→ **EXERCISE OBJECTIVE**
Within the listing below, give again exactly the lines between the one containing "CRUISESCHEPEN" and the one containing "rna för bilen", inclusive, pictures left aside.

→ **RECORDS PROVIDED**
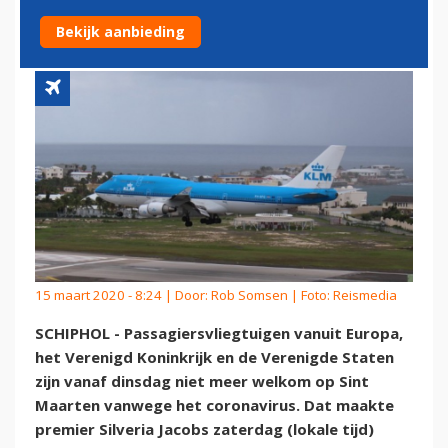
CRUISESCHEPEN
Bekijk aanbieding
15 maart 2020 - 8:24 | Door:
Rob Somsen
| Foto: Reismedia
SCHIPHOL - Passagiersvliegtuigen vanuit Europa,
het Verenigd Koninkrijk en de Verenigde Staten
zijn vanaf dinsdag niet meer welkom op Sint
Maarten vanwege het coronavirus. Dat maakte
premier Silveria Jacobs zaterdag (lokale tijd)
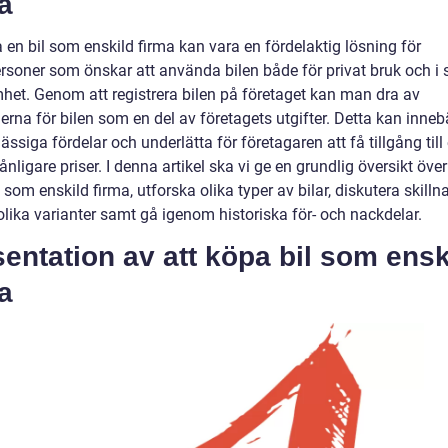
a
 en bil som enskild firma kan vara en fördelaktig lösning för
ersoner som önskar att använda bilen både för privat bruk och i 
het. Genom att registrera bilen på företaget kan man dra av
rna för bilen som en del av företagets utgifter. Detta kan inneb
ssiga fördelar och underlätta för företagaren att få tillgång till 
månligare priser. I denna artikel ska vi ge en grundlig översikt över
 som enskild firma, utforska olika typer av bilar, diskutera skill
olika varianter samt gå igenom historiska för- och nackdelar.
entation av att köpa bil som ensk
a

--

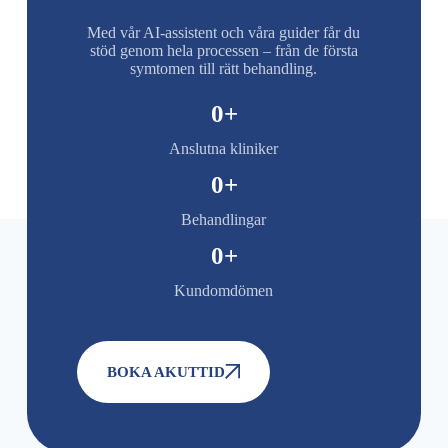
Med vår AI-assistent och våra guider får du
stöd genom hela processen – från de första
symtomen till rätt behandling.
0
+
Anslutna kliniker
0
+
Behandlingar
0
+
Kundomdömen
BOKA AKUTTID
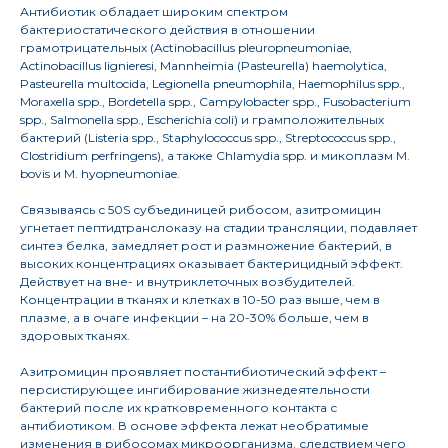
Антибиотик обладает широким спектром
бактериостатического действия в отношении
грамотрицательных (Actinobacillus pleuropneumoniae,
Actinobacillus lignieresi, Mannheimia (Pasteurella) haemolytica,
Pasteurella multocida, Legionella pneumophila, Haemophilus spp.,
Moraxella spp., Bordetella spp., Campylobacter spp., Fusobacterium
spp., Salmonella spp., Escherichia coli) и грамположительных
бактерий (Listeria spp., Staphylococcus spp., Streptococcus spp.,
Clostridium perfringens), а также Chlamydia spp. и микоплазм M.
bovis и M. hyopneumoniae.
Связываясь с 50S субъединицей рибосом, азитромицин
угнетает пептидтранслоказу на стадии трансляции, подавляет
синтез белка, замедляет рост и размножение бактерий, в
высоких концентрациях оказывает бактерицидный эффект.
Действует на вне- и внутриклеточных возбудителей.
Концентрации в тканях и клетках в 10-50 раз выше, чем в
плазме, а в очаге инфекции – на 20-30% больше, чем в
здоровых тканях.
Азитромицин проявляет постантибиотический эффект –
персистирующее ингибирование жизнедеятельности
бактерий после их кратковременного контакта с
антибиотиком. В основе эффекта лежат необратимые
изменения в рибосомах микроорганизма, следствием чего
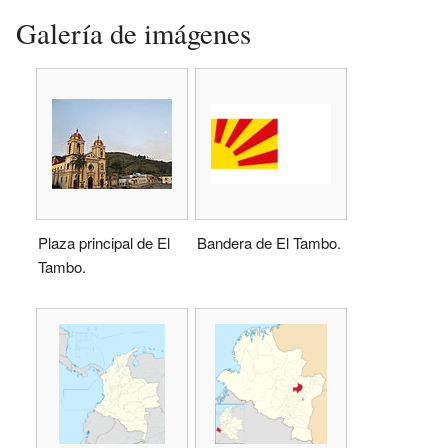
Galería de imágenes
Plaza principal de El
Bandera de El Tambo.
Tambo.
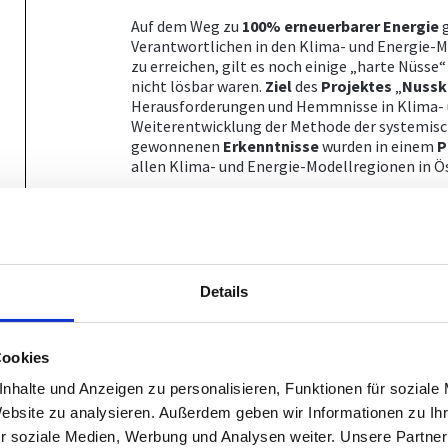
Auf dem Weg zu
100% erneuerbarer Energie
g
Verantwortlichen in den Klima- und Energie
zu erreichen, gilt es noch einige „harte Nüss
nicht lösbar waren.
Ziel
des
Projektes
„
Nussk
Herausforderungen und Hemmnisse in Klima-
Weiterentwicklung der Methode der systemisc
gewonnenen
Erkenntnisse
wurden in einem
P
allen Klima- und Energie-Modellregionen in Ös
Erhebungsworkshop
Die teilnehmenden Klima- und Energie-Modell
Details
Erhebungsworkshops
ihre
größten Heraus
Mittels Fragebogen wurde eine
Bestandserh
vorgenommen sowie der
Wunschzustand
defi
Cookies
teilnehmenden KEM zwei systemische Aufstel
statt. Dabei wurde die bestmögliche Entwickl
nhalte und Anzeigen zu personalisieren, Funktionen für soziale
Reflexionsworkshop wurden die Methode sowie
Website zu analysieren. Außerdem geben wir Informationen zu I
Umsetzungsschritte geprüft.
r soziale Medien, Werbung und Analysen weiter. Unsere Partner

→ **EXPECTED OUTPUT**
CRUISESCHEPEN
Bekijk aanbieding
15 maart 2020 - 8:24 | Door:
Rob Somsen
| Foto: Reismedia
SCHIPHOL - Passagiersvliegtuigen vanuit Europa,
het Verenigd Koninkrijk en de Verenigde Staten
zijn vanaf dinsdag niet meer welkom op Sint
Maarten vanwege het coronavirus. Dat maakte
premier Silveria Jacobs zaterdag (lokale tijd)
a
 en bil som enskild firma kan vara en fördelaktig lösning för
ersoner som önskar att använda bilen både för privat bruk och i 
het. Genom att registrera bilen på företaget kan man dra av
rna för bilen som en del av företagets utgifter. Detta kan inneb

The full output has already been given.